The initial stop was Hepburn, where I arrived to find an icy 8C gale blowing under bright skies. The first thing I noticed was how much more water there was since my last visit in late March (now 60%). The second thing I noticed was that the persistent algae bloom of recent times hadn’t gone away. It was enough to knock viso down to 3 feet tops in the 10C water – clear enough, but it would turn out to be the murkiest lake I fished. I tried to give Hepburn an honest half hour’s effort, but I rarely do well here with the trifecta of bright, windy and cold, so my heart wasn’t really in it.
Next stop was Newlyn. Unlike Hepburn, the level hadn’t changed much since late March – still a healthy 55% or so. In fact, besides being a lot colder, not much had changed period. The water was still very clear, and you had to pick your spot to avoid getting the fly (a pale green BMS) caught in the extensive strapweed beds. Trout activity was minimal overall, but one bright spot was the quantity of smelt in on the shore, one school of which got smashed by a good fish.
I tried for that smelter for 10 minutes, but this day was about checking on the condition of several lakes after a long absence, rather than settling in to fish one. So it was off to the next lake, Tullaroop.
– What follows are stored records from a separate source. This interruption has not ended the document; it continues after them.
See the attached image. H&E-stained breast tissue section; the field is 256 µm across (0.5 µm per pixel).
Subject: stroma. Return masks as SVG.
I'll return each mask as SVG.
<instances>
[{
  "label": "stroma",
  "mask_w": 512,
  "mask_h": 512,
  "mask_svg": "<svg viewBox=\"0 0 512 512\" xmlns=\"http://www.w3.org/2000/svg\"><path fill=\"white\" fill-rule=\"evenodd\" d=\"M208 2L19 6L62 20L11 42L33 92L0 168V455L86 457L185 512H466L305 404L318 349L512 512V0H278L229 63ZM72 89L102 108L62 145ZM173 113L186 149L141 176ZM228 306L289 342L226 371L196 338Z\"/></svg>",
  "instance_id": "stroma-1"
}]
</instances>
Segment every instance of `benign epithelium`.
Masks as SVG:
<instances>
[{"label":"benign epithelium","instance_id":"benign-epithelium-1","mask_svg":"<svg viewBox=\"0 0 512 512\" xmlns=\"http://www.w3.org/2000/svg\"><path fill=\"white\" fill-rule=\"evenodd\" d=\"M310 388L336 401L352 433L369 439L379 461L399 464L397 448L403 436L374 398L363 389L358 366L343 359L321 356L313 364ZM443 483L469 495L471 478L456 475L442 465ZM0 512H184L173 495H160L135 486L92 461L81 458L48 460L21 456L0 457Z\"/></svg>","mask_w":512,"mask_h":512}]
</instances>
I was pleasantly surprised how much milder it was at Tullaroop: 14C, and the water temp was 14C too. The lake was quite clear, and at a very good height for early May of 64%. The relative stability of Tullaroop’s level was reflected in the many areas of slightly submerged pin-rushes along the north-western bays.
This sort of feature, rather than a scar of bare mud, always makes a lake at least look more promising, and as the wind dropped and a mirror formed, a nice trout started midging. And I caught it – a 3 pound brown on a Milly Midge.
Tullaroop looked good anyway and catching that fish was only further temptation to stay through until evening. There were even a couple of dragonflies buzzing the sheltered shore to emphasise that at this elevation at least, autumn was still hanging in there. But I had two more lakes to try and daylight was slipping away.
It was on to Talbot, which was about 3 metres from full (leaving still plenty of water in this very deep lake) and quite clear. Water temperature was 13C. While some areas were choked with strapweed, it was easy to find channels and open water. After searching a beautiful-looking channel with a small olive Woolly Bugger for about half an hour, I thought I had a follow. Then two casts later, a fat rainbow hit the fly, leapt all over the place, and had the decency to wait until it was safely in the net before throwing the fly.
By then, the sun was really getting low and I should have made my move to Moorabool Reservoir – the fifth lake on my post-lockdown list. However, I’m afraid my ‘just one more cast’ may have morphed into a few more when I spotted a decent swirl further up the channel.
I eventually hit the Western Highway a bit after 5pm, and it soon became apparent that a Moorabool stop would be one of those frustrating races against the dying light; races that often end in a poorly-chosen shore or a poorly tied-on fly in the half light. Moorabool is just up the road from where I live, so I decided I should be able to get back for a less-rushed fish soon. And besides, I reasoned, four out of five ain’t bad.